**GOAL OF THE EXERCISE:** In the data that follows, count each line with the string "picture"; the reply is the number only.

==== RECORDS TO USE

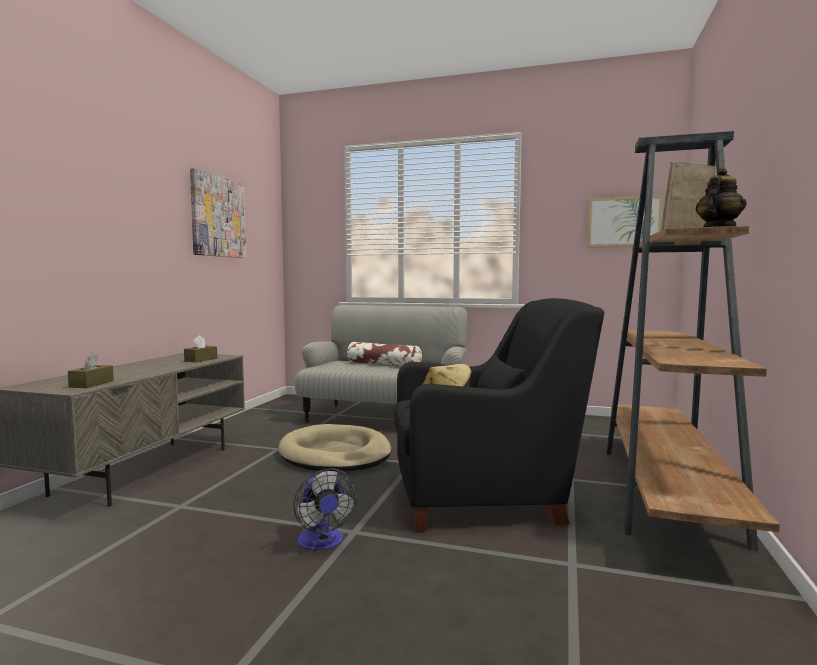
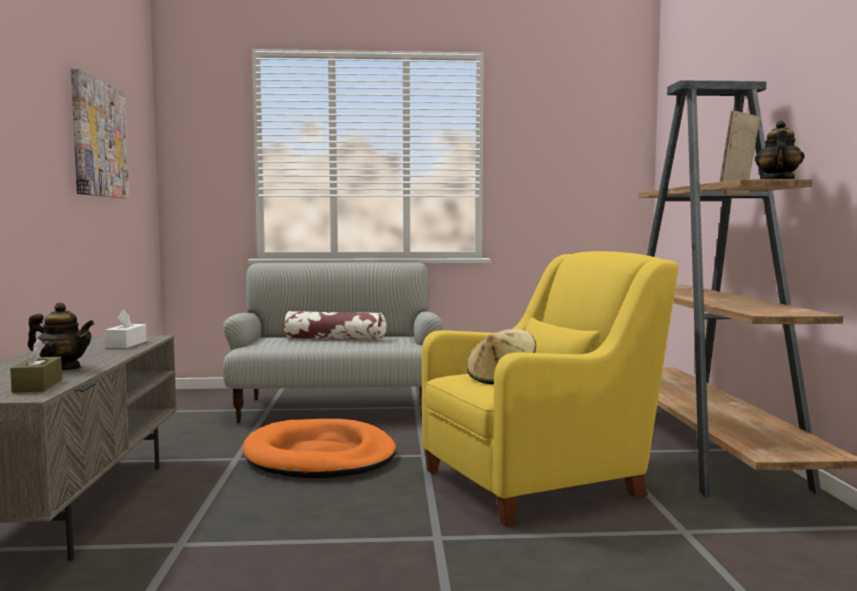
camera: 20 degrees left, 0 degrees up
brown tissue box [184,335,217,362] -> white tissue box [105,310,147,348]
beige dog bed [278,424,392,472] -> orange dog bed [243,419,396,478]
fan [293,468,358,550] -> none
black armchair [394,298,604,532] -> yellow armchair [422,251,679,526]
picture [587,195,663,247] -> none
none -> teapot [28,302,94,370]

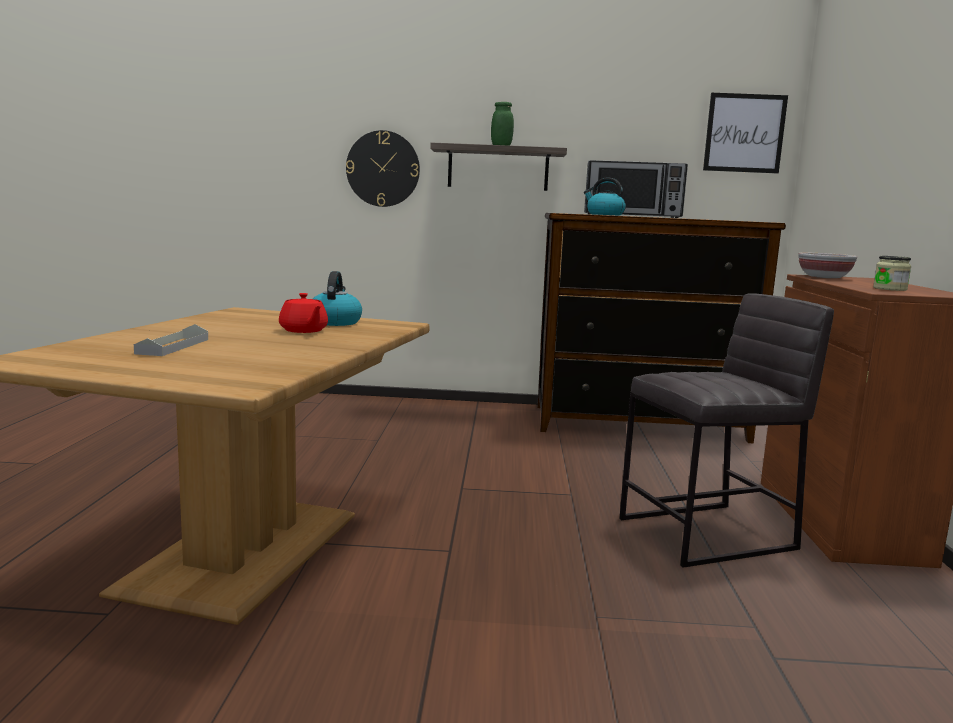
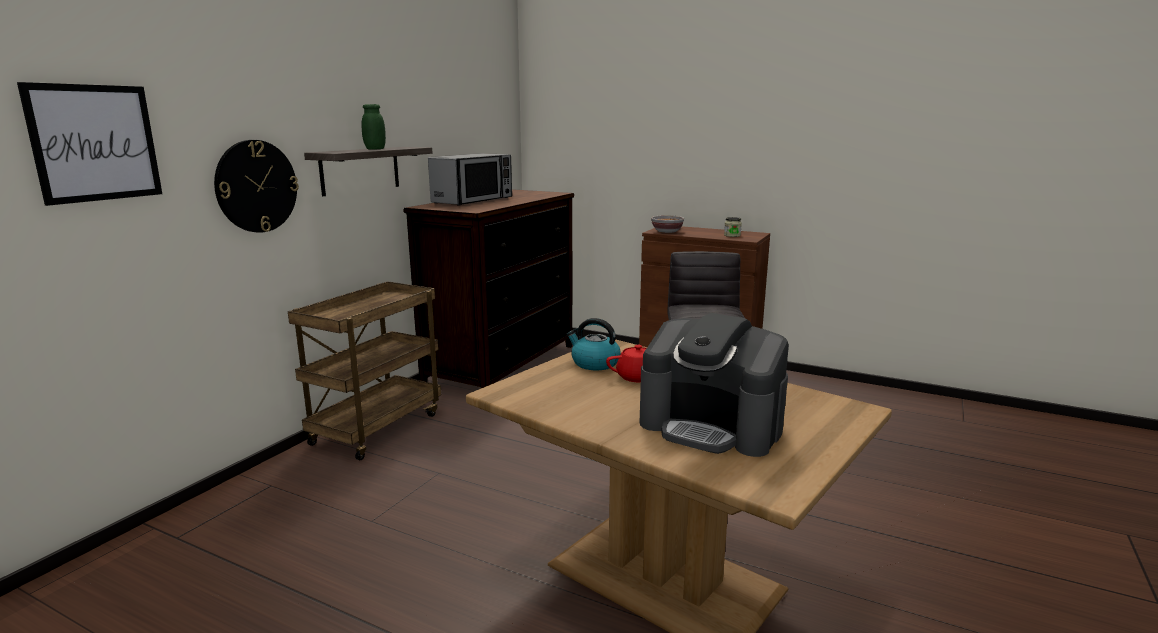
camera: 65 degrees left, 5 degrees up
grey tray [134,324,208,356] -> coffee machine [640,313,789,457]
kettle [584,178,626,216] -> none
picture [703,93,788,173] -> picture moved to [17,82,162,206]
none -> brown cart [288,281,441,460]

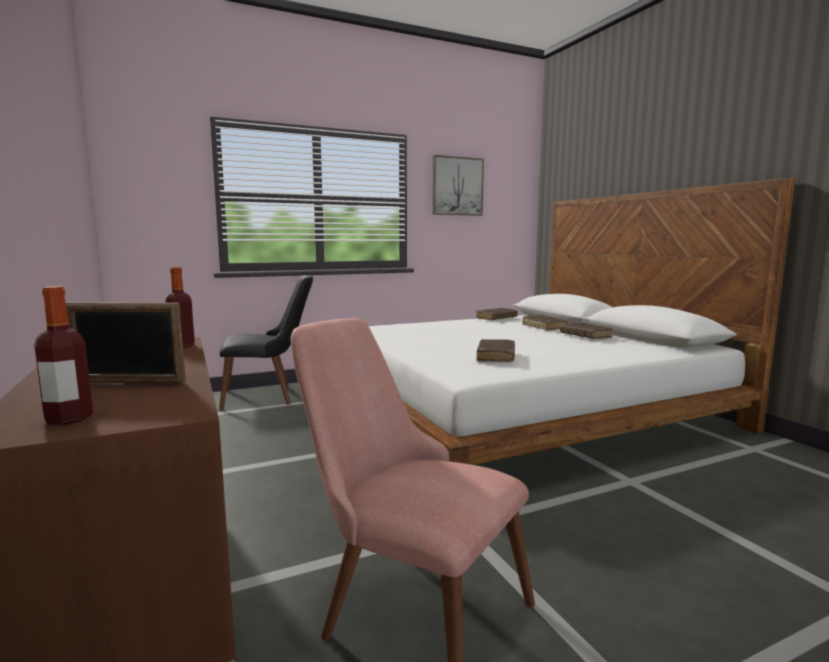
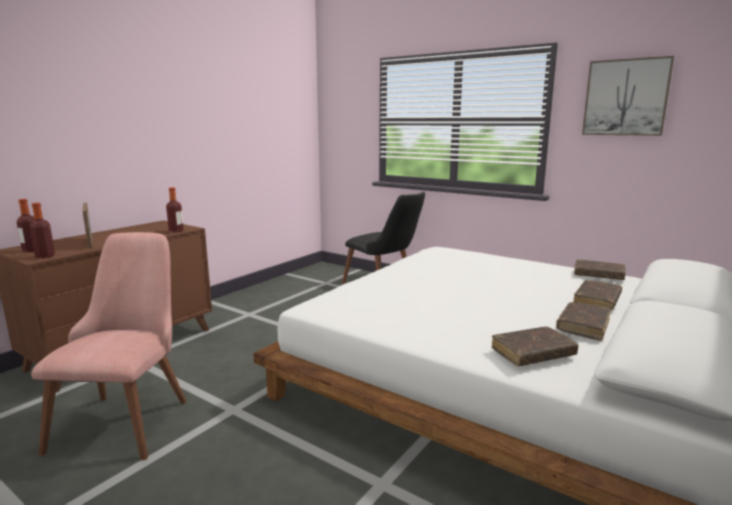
camera: 60 degrees right, 5 degrees up
brown book [476,339,515,362] -> brown book moved to [491,326,579,366]
none -> bottle [30,203,55,258]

========

**SOLUTION FOR THIS PROBLEM:** 2